Halk TV’nin son transferlerinin Ekrem Açıkel ile İsmet Berkan olduğunu öğrendik. Pislik karıştıranlar nedir, bilir misiniz?
Halk TV’nin son transferlerinin Ergenekon’dan Balyoz ve Fenerbahçe operasyonlarına tüm kumpasları açık açık savunan Ekrem Açıkel ile Ergenekon’da gene yetmez, yetmez, bu daha Küçük Ergenekon, Büyük Ergenekon’a kadar uzanmak gerek diyen, “Kabataş Yalancısı” ünvanıyla anılan İsmet Berkan olduğunu öğrendik. CHP İstanbul Sözleşmesi’ne karşı partilerle ittifak kurarken çok mu diyebilirsiniz. Çok… Pislik karıştıranlar nedir, bilir misiniz?

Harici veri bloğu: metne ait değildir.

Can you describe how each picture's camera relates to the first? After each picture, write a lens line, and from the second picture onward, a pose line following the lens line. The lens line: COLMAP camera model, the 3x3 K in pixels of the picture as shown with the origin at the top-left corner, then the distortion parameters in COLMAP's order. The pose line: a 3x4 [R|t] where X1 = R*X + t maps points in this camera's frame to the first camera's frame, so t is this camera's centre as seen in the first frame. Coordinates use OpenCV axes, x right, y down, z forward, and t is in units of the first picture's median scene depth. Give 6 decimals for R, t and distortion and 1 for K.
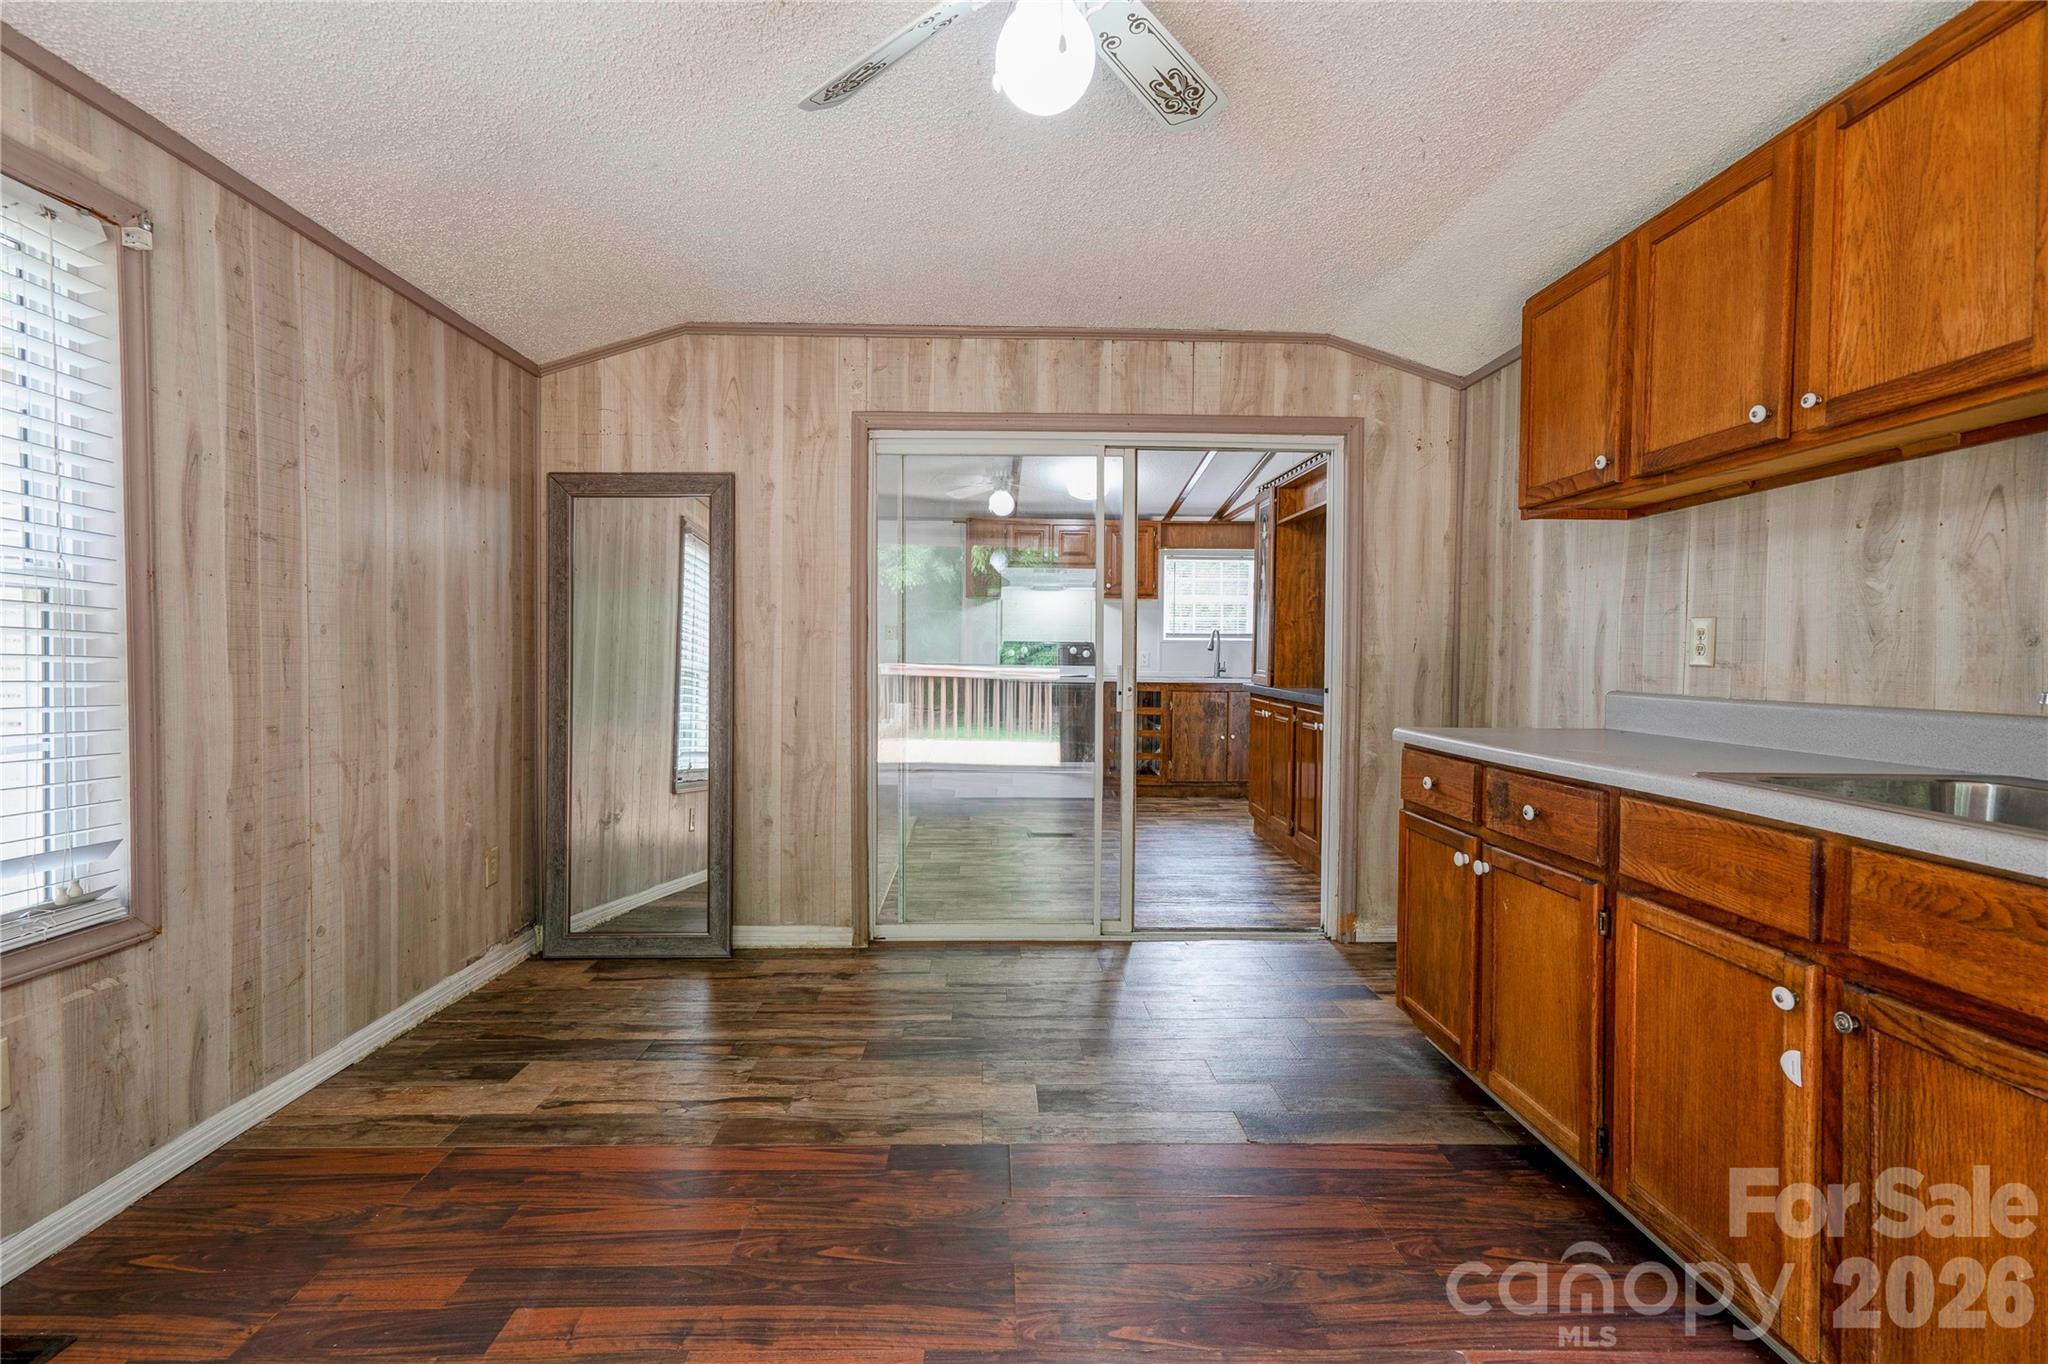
lens RADIAL K [[946.5, 0, 1010.0], [0, 946.5, 675.5], [0, 0, 1]] dist [-0.006196, 0.010591]
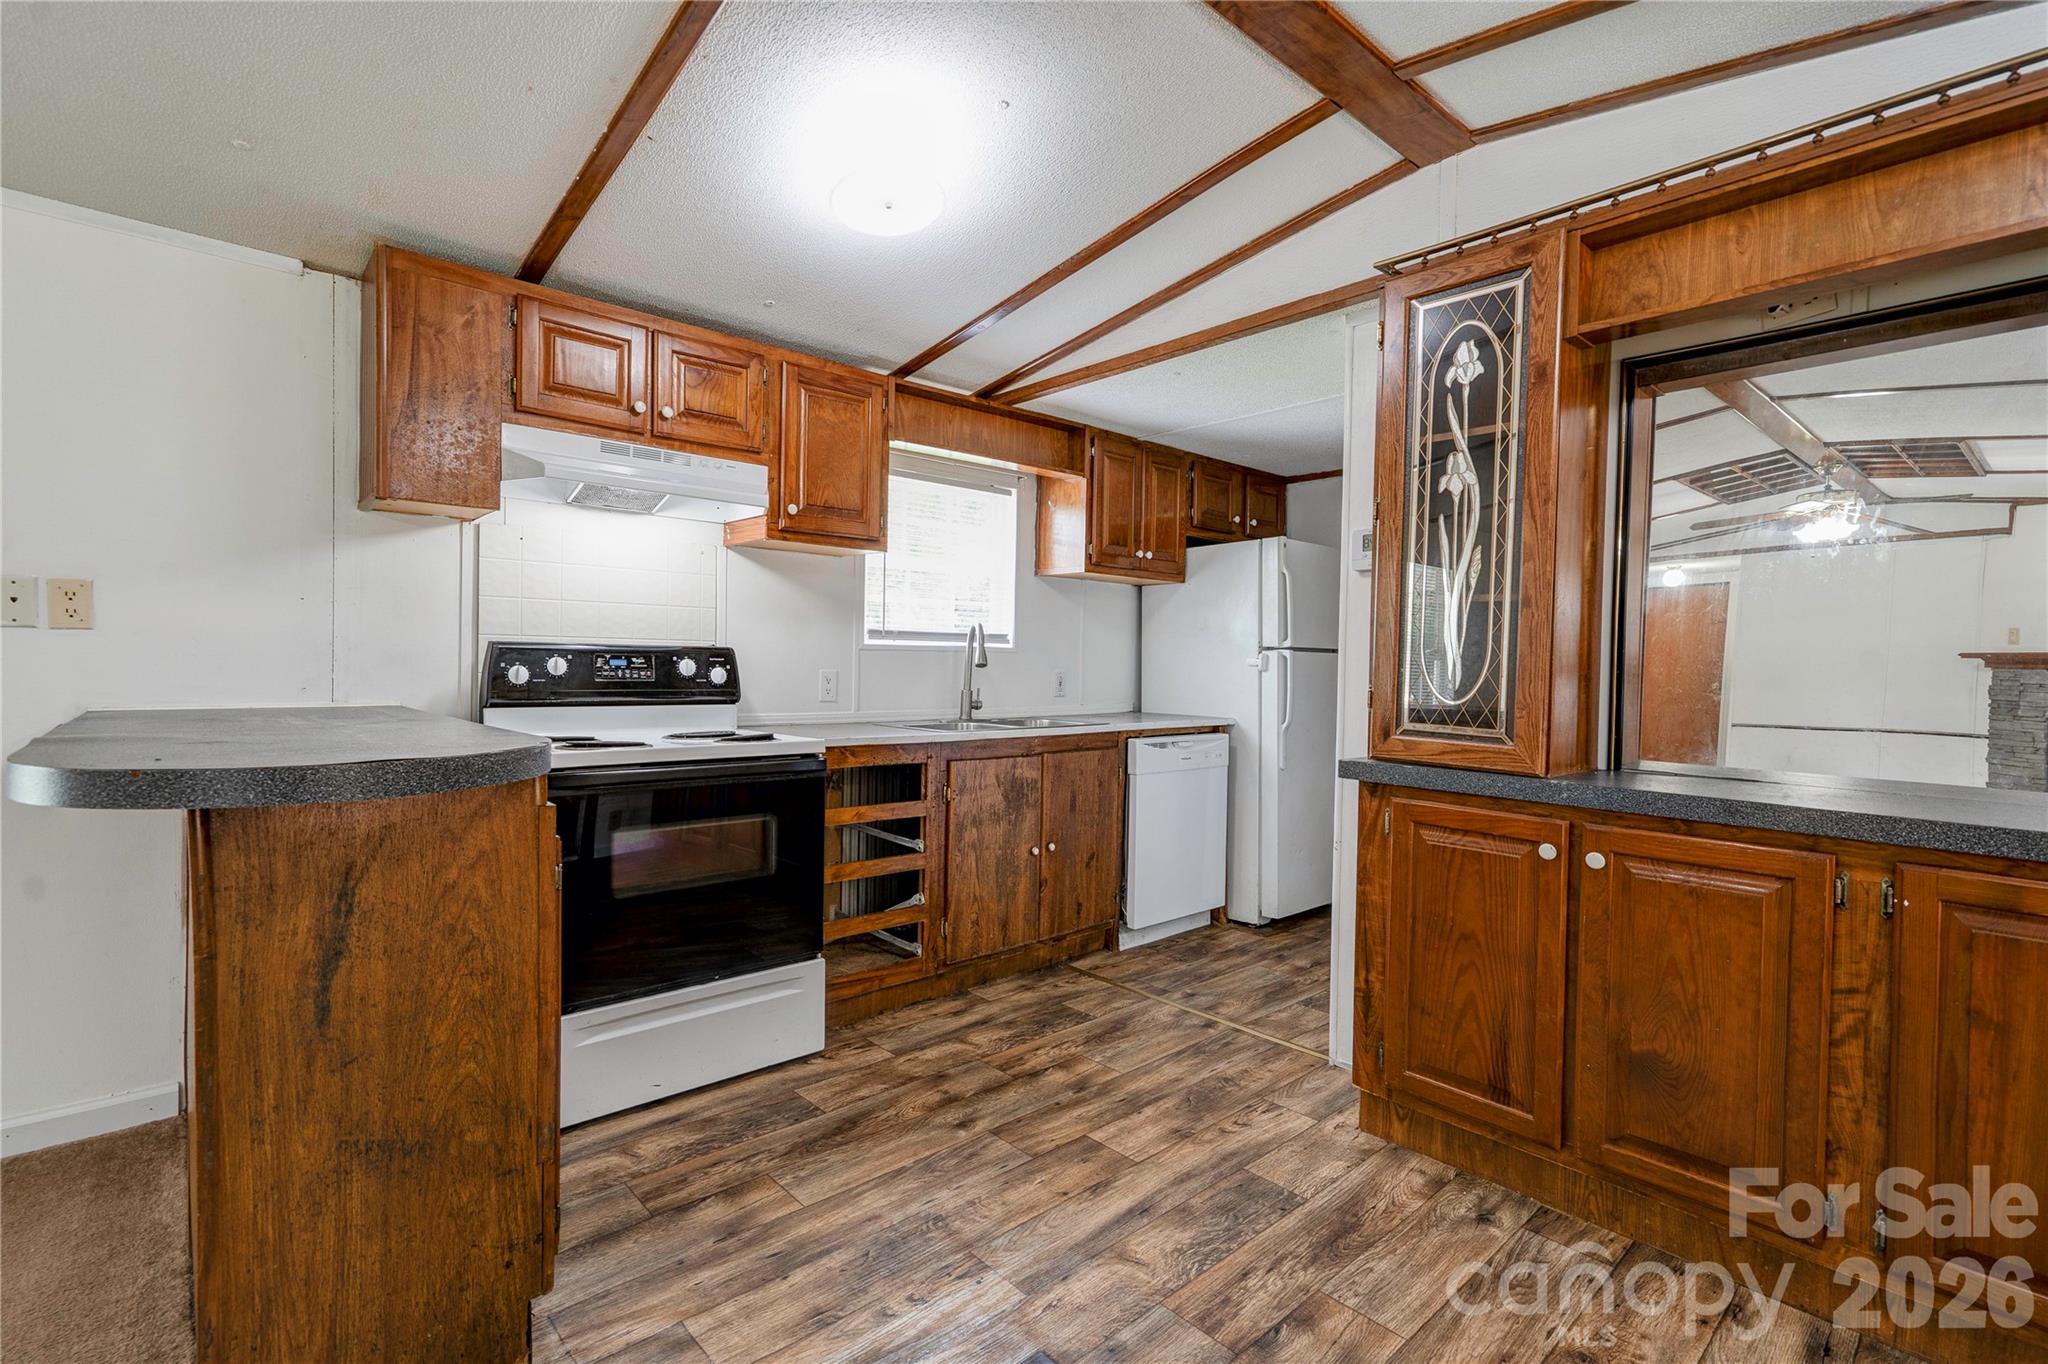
lens RADIAL K [[948.7, 0, 1020.7], [0, 948.7, 676.7], [0, 0, 1]] dist [-0.000951, 0.008829]
pose [[0.760943, -0.010359, 0.648736, -0.291858], [0.011651, 0.999929, 0.002301, -0.076085], [-0.648714, 0.005808, 0.761010, 2.106124]]
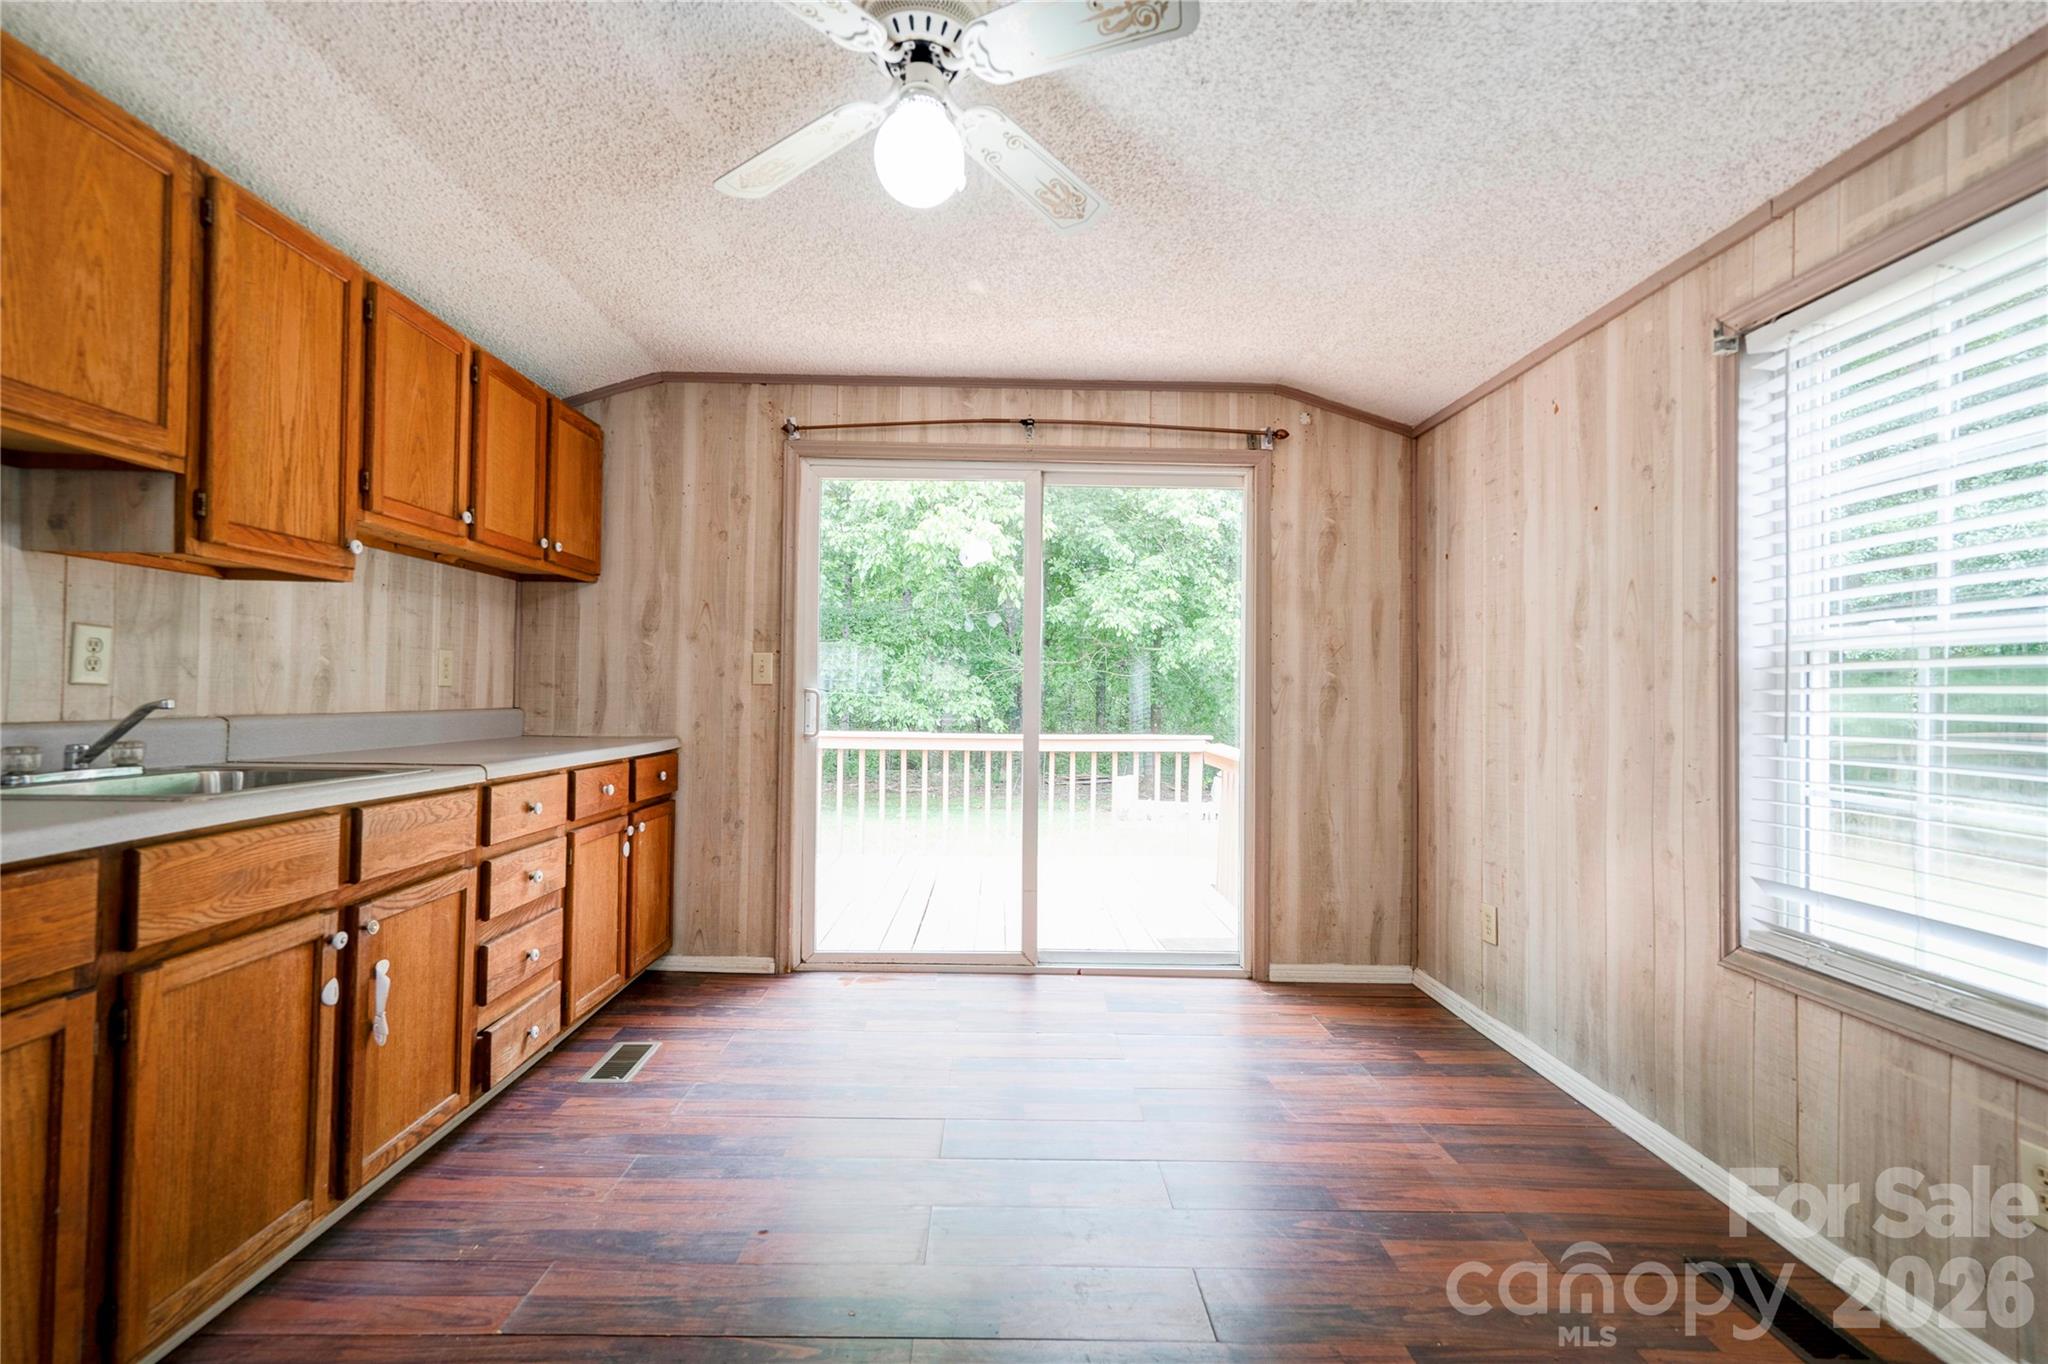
lens RADIAL K [[946.5, 0, 1010.0], [0, 946.5, 675.5], [0, 0, 1]] dist [-0.006196, 0.010591]
pose [[-0.999653, -0.024357, 0.010031, -0.063965], [-0.024302, 0.999690, 0.005477, -0.031341], [-0.010161, 0.005231, -0.999935, 1.413743]]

Pislik karıştıranlar, İngilizce’de “muckrakers”, medyanın gerçekten haber verme işlevi gördüğü eski dönemlerden kalma bir isim ve muckraker’lar son gerçek gazeteciler kuşağı olarak kabul ediliyor. Hikayesi şu: Yirminci yüzyılın başında Amerika tekelleşme yolunda hızla ilerlerken, henüz bağımsız ve bugüne kıyasla küçük gazetelerde çalışan Ida Tarbell, Lincoln Steffens gibi efsanevi gazeteciler bu tekellerin yolsuzluklarını, devlet görevlileriyle kurdukları kirli ilişkileri olanca çıplaklığıyla yazmaya başladılar. Yazdıkları elbette büyük ilgi gördü. Tekeller bu gazetecilerden kurtulabilmek için her yolu denediler: rüşvet, tehdit, saldırı, gazetelere verdikleri reklamları kesmeler. Bu gazetecilere “pislik karıştıran” adını veren de tekeller oldu, “muck” dışkı anlamına geliyor, “rake” ise tırmık. Dolayısıyla kibarca pislik karıştıranlar dediğimiz söz aslında dışkı tırmıklayan anlamına geliyor; tekeller bu hitapla gazetecileri gözden düşürmeyi umdular.
Muckraker adı tuttu, ama kahraman bir gazeteciler kuşağını anmak için kullanıldı. Tekellerin göz korkutma yöntemleri ise tutmadı. Peki, tekeller sorunlarını nasıl çözebildiler dersiniz? Gazeteleri satın aldılar sonunda.
İşte bu yüzden bugün her çizgiden ana akım medya bir haber verme değil, manipülasyon aracıdır. Noam Chomsky’nin ünlü sözüyle bir “rıza üretme aracı”. Peki Halk TV bu yeni transferleriyle neye rıza üretme peşinde?
Bu soruyu unutmayalım, ama durum başka soruları da sormaya çağırıyor. Bu sitede Okan İrtem son yazısında Altılı Masa’nın, 2002 AKP-liberal ittifakı çizgisine ne denli yakın düştüğüne dikkat çekti. Ardından Sait Çakır, bugünkü yazısında Bilge Yılmaz’ın ekonomi programını 2003 AKP’sinin izlediği ekonomi programından ayırmanın güçlüğünü yazdı. CHP, Altılı Masası ile 2002 AKP’si olmaya soyunmuş görünürken, Halk TV de buna mı hazırlanıyor, yoksa daha da ileri gidip 2007 AKP’liğine mi yelken açıyor? Hal bunlardan biriyse, cumhurbaşkanlığından düştüğünde işsiz kalacak Erdoğan’ı işe almayı da düşünür mü acaba?